Specific Aim 1 investigates if AMIs can improve control over voluntary prosthesis movement.
Specific Aim 2 determines if AMIs can preserve involuntary (reflexive) gait behaviors during irregular terrain ambulation.
Specific Aim 3 explores if an AMI construct can provide closed- loop joint torque control with somatotopically-matched force feedback. The research design includes the collection of electromyography, ultrasound, biomechanical (kinematic and kinetic), and psychometric data. Closed-loop joint torque control is provided through functional electrical stimulation. The extent of functional limb restoration enabled by the AMIs will be assessed using metric-based performance evaluations. Through insights on the capabilities of surgically-created bi-directional neural interfaces, the study provides a framework for integrating bionic systems with human physiology to improve the health, productivity, independence, and quality of life of persons with amputations.

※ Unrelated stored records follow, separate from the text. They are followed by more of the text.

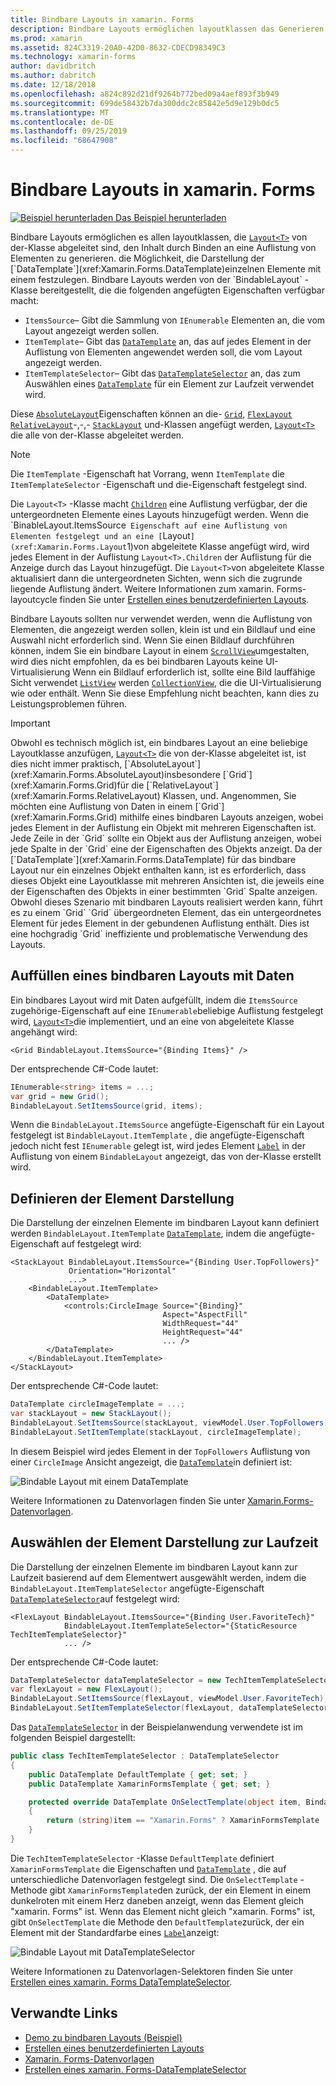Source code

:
 ```yaml
---
title: Bindbare Layouts in xamarin. Forms
description: Bindbare Layouts ermöglichen layoutklassen das Generieren ihres Inhalts durch Binden an eine Auflistung von Elementen, mit der Option, die Darstellung der einzelnen Elemente mit einem DataTemplate festzulegen.
ms.prod: xamarin
ms.assetid: 824C3319-20A0-42D0-8632-CDECD98349C3
ms.technology: xamarin-forms
author: davidbritch
ms.author: dabritch
ms.date: 12/18/2018
ms.openlocfilehash: a824c892d21df9264b772bed09a4aef893f3b949
ms.sourcegitcommit: 699de58432b7da300ddc2c85842e5d9e129b0dc5
ms.translationtype: MT
ms.contentlocale: de-DE
ms.lasthandoff: 09/25/2019
ms.locfileid: "68647908"
---
```

# <a name="bindable-layouts-in-xamarinforms"></a>Bindbare Layouts in xamarin. Forms

[![Beispiel herunterladen](~/media/shared/download.png) Das Beispiel herunterladen](https://docs.microsoft.com/samples/xamarin/xamarin-forms-samples/userinterface-bindablelayouts)

Bindbare Layouts ermöglichen es allen layoutklassen, die [`Layout<T>`](xref:Xamarin.Forms.Layout`1) von der-Klasse abgeleitet sind, den Inhalt durch Binden an eine Auflistung von Elementen zu generieren. die Möglichkeit, die Darstellung der [`DataTemplate`](xref:Xamarin.Forms.DataTemplate)einzelnen Elemente mit einem festzulegen. Bindbare Layouts werden von der `BindableLayout` -Klasse bereitgestellt, die die folgenden angefügten Eigenschaften verfügbar macht:

- `ItemsSource`– Gibt die Sammlung von `IEnumerable` Elementen an, die vom Layout angezeigt werden sollen.
- `ItemTemplate`– Gibt das [`DataTemplate`](xref:Xamarin.Forms.DataTemplate) an, das auf jedes Element in der Auflistung von Elementen angewendet werden soll, die vom Layout angezeigt werden.
- `ItemTemplateSelector`– Gibt das [`DataTemplateSelector`](xref:Xamarin.Forms.DataTemplateSelector) an, das zum Auswählen eines [`DataTemplate`](xref:Xamarin.Forms.DataTemplate) für ein Element zur Laufzeit verwendet wird.

Diese [`AbsoluteLayout`](xref:Xamarin.Forms.AbsoluteLayout)Eigenschaften können an die- [`Grid`](xref:Xamarin.Forms.Grid), [`FlexLayout`](xref:Xamarin.Forms.FlexLayout) [`RelativeLayout`](xref:Xamarin.Forms.RelativeLayout)-,-,- [`StackLayout`](xref:Xamarin.Forms.StackLayout) und-Klassen angefügt werden, [`Layout<T>`](xref:Xamarin.Forms.Layout`1) die alle von der-Klasse abgeleitet werden.

> [!NOTE]
> Die `ItemTemplate` -Eigenschaft hat Vorrang, wenn `ItemTemplate` die `ItemTemplateSelector` -Eigenschaft und die-Eigenschaft festgelegt sind.

Die `Layout<T>` -Klasse macht [`Children`](xref:Xamarin.Forms.Layout`1.Children) eine Auflistung verfügbar, der die untergeordneten Elemente eines Layouts hinzugefügt werden. Wenn die `BinableLayout.ItemsSource` Eigenschaft auf eine Auflistung von Elementen festgelegt und an eine [`Layout<T>`](xref:Xamarin.Forms.Layout`1)von abgeleitete Klasse angefügt wird, wird jedes Element in der Auflistung `Layout<T>.Children` der Auflistung für die Anzeige durch das Layout hinzugefügt. Die `Layout<T>`von abgeleitete Klasse aktualisiert dann die untergeordneten Sichten, wenn sich die zugrunde liegende Auflistung ändert. Weitere Informationen zum xamarin. Forms-layoutcycle finden Sie unter [Erstellen eines benutzerdefinierten Layouts](~/xamarin-forms/user-interface/layouts/custom.md).

Bindbare Layouts sollten nur verwendet werden, wenn die Auflistung von Elementen, die angezeigt werden sollen, klein ist und ein Bildlauf und eine Auswahl nicht erforderlich sind. Wenn Sie einen Bildlauf durchführen können, indem Sie ein bindbare Layout in einem [`ScrollView`](xref:Xamarin.Forms.ScrollView)umgestalten, wird dies nicht empfohlen, da es bei bindbaren Layouts keine UI-Virtualisierung Wenn ein Bildlauf erforderlich ist, sollte eine Bild lauffähige Sicht verwendet [`ListView`](xref:Xamarin.Forms.ListView) werden [`CollectionView`](xref:Xamarin.Forms.CollectionView), die die UI-Virtualisierung wie oder enthält. Wenn Sie diese Empfehlung nicht beachten, kann dies zu Leistungsproblemen führen.

> [!IMPORTANT]
>Obwohl es technisch möglich ist, ein bindbares Layout an eine beliebige Layoutklasse anzufügen, [`Layout<T>`](xref:Xamarin.Forms.Layout`1) die von der-Klasse abgeleitet ist, ist dies nicht immer praktisch, [`AbsoluteLayout`](xref:Xamarin.Forms.AbsoluteLayout)insbesondere [`Grid`](xref:Xamarin.Forms.Grid)für die [`RelativeLayout`](xref:Xamarin.Forms.RelativeLayout) Klassen, und. Angenommen, Sie möchten eine Auflistung von Daten in einem [`Grid`](xref:Xamarin.Forms.Grid) mithilfe eines bindbaren Layouts anzeigen, wobei jedes Element in der Auflistung ein Objekt mit mehreren Eigenschaften ist. Jede Zeile in der `Grid` sollte ein Objekt aus der Auflistung anzeigen, wobei jede Spalte in der `Grid` eine der Eigenschaften des Objekts anzeigt. Da der [`DataTemplate`](xref:Xamarin.Forms.DataTemplate) für das bindbare Layout nur ein einzelnes Objekt enthalten kann, ist es erforderlich, dass dieses Objekt eine Layoutklasse mit mehreren Ansichten ist, die jeweils eine der Eigenschaften des Objekts in einer bestimmten `Grid` Spalte anzeigen. Obwohl dieses Szenario mit bindbaren Layouts realisiert werden kann, führt es zu einem `Grid` `Grid` übergeordneten Element, das ein untergeordnetes Element für jedes Element in der gebundenen Auflistung enthält. Dies ist eine hochgradig `Grid` ineffiziente und problematische Verwendung des Layouts.

## <a name="populating-a-bindable-layout-with-data"></a>Auffüllen eines bindbaren Layouts mit Daten

Ein bindbares Layout wird mit Daten aufgefüllt, indem die `ItemsSource` zugehörige-Eigenschaft auf eine `IEnumerable`beliebige Auflistung festgelegt wird, [`Layout<T>`](xref:Xamarin.Forms.Layout`1)die implementiert, und an eine von abgeleitete Klasse angehängt wird:

```xaml
<Grid BindableLayout.ItemsSource="{Binding Items}" />
```

Der entsprechende C#-Code lautet:

```csharp
IEnumerable<string> items = ...;
var grid = new Grid();
BindableLayout.SetItemsSource(grid, items);
```

Wenn die `BindableLayout.ItemsSource` angefügte-Eigenschaft für ein Layout festgelegt ist `BindableLayout.ItemTemplate` , die angefügte-Eigenschaft jedoch nicht fest `IEnumerable` gelegt ist, wird jedes Element [`Label`](xref:Xamarin.Forms.Label) in der Auflistung von einem `BindableLayout` angezeigt, das von der-Klasse erstellt wird.

## <a name="defining-item-appearance"></a>Definieren der Element Darstellung

Die Darstellung der einzelnen Elemente im bindbaren Layout kann definiert werden `BindableLayout.ItemTemplate` [`DataTemplate`](xref:Xamarin.Forms.DataTemplate), indem die angefügte-Eigenschaft auf festgelegt wird:

```xaml
<StackLayout BindableLayout.ItemsSource="{Binding User.TopFollowers}"
             Orientation="Horizontal"
             ...>
    <BindableLayout.ItemTemplate>
        <DataTemplate>
            <controls:CircleImage Source="{Binding}"
                                  Aspect="AspectFill"
                                  WidthRequest="44"
                                  HeightRequest="44"
                                  ... />
        </DataTemplate>
    </BindableLayout.ItemTemplate>
</StackLayout>
```

Der entsprechende C#-Code lautet:

```csharp
DataTemplate circleImageTemplate = ...;
var stackLayout = new StackLayout();
BindableLayout.SetItemsSource(stackLayout, viewModel.User.TopFollowers);
BindableLayout.SetItemTemplate(stackLayout, circleImageTemplate);
```

In diesem Beispiel wird jedes Element in der `TopFollowers` Auflistung von einer `CircleImage` Ansicht angezeigt, die [`DataTemplate`](xref:Xamarin.Forms.DataTemplate)in definiert ist:

![Bindable Layout mit einem DataTemplate](bindable-layouts-images/top-followers.png "Bindable Layout mit einer Daten Vorlage")

Weitere Informationen zu Datenvorlagen finden Sie unter [Xamarin.Forms-Datenvorlagen](~/xamarin-forms/app-fundamentals/templates/data-templates/index.md).

## <a name="choosing-item-appearance-at-runtime"></a>Auswählen der Element Darstellung zur Laufzeit

Die Darstellung der einzelnen Elemente im bindbaren Layout kann zur Laufzeit basierend auf dem Elementwert ausgewählt werden, indem die `BindableLayout.ItemTemplateSelector` angefügte-Eigenschaft [`DataTemplateSelector`](xref:Xamarin.Forms.DataTemplateSelector)auf festgelegt wird:

```xaml
<FlexLayout BindableLayout.ItemsSource="{Binding User.FavoriteTech}"
            BindableLayout.ItemTemplateSelector="{StaticResource TechItemTemplateSelector}"
            ... />
```

Der entsprechende C#-Code lautet:

```csharp
DataTemplateSelector dataTemplateSelector = new TechItemTemplateSelector { ... };
var flexLayout = new FlexLayout();
BindableLayout.SetItemsSource(flexLayout, viewModel.User.FavoriteTech);
BindableLayout.SetItemTemplateSelector(flexLayout, dataTemplateSelector);
```

Das [`DataTemplateSelector`](xref:Xamarin.Forms.DataTemplateSelector) in der Beispielanwendung verwendete ist im folgenden Beispiel dargestellt:

```csharp
public class TechItemTemplateSelector : DataTemplateSelector
{
    public DataTemplate DefaultTemplate { get; set; }
    public DataTemplate XamarinFormsTemplate { get; set; }

    protected override DataTemplate OnSelectTemplate(object item, BindableObject container)
    {
        return (string)item == "Xamarin.Forms" ? XamarinFormsTemplate : DefaultTemplate;
    }
}
```

Die `TechItemTemplateSelector` -Klasse `DefaultTemplate` definiert `XamarinFormsTemplate` die Eigenschaften und [`DataTemplate`](xref:Xamarin.Forms.DataTemplate) , die auf unterschiedliche Datenvorlagen festgelegt sind. Die `OnSelectTemplate` -Methode gibt `XamarinFormsTemplate`den zurück, der ein Element in einem dunkelroten mit einem Herz daneben anzeigt, wenn das Element gleich "xamarin. Forms" ist. Wenn das Element nicht gleich "xamarin. Forms" ist, gibt `OnSelectTemplate` die Methode den `DefaultTemplate`zurück, der ein Element mit der Standardfarbe eines [`Label`](xref:Xamarin.Forms.Label)anzeigt:

![Bindable Layout mit DataTemplateSelector](bindable-layouts-images/favorite-tech.png "Bindable Layout mit Datenvorlagen Auswahl")

Weitere Informationen zu Datenvorlagen-Selektoren finden Sie unter [Erstellen eines xamarin. Forms DataTemplateSelector](~/xamarin-forms/app-fundamentals/templates/data-templates/selector.md).

## <a name="related-links"></a>Verwandte Links

- [Demo zu bindbaren Layouts (Beispiel)](https://docs.microsoft.com/samples/xamarin/xamarin-forms-samples/userinterface-bindablelayouts)
- [Erstellen eines benutzerdefinierten Layouts](~/xamarin-forms/user-interface/layouts/custom.md)
- [Xamarin. Forms-Datenvorlagen](~/xamarin-forms/app-fundamentals/templates/data-templates/index.md)
- [Erstellen eines xamarin. Forms-DataTemplateSelector](~/xamarin-forms/app-fundamentals/templates/data-templates/selector.md)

Loss of limb profoundly impacts the physical and emotional health of nearly two million Americans at an annual cost exceeding 250 million dollars. The project goal is to reinstate aspects of motor and sensory functions in persons with lower extremity amputations allowing a return to more active and healthy lifestyles. A surgical amputation method that preserves important dynamic muscle relationships that exist within native anatomy is combined with an advanced prosthesis in an effort to offer persons wearing bionic limbs improved control over voluntary and reflexive prosthetic movements, and new capability to sense proprioceptive sensations from their prosthesis.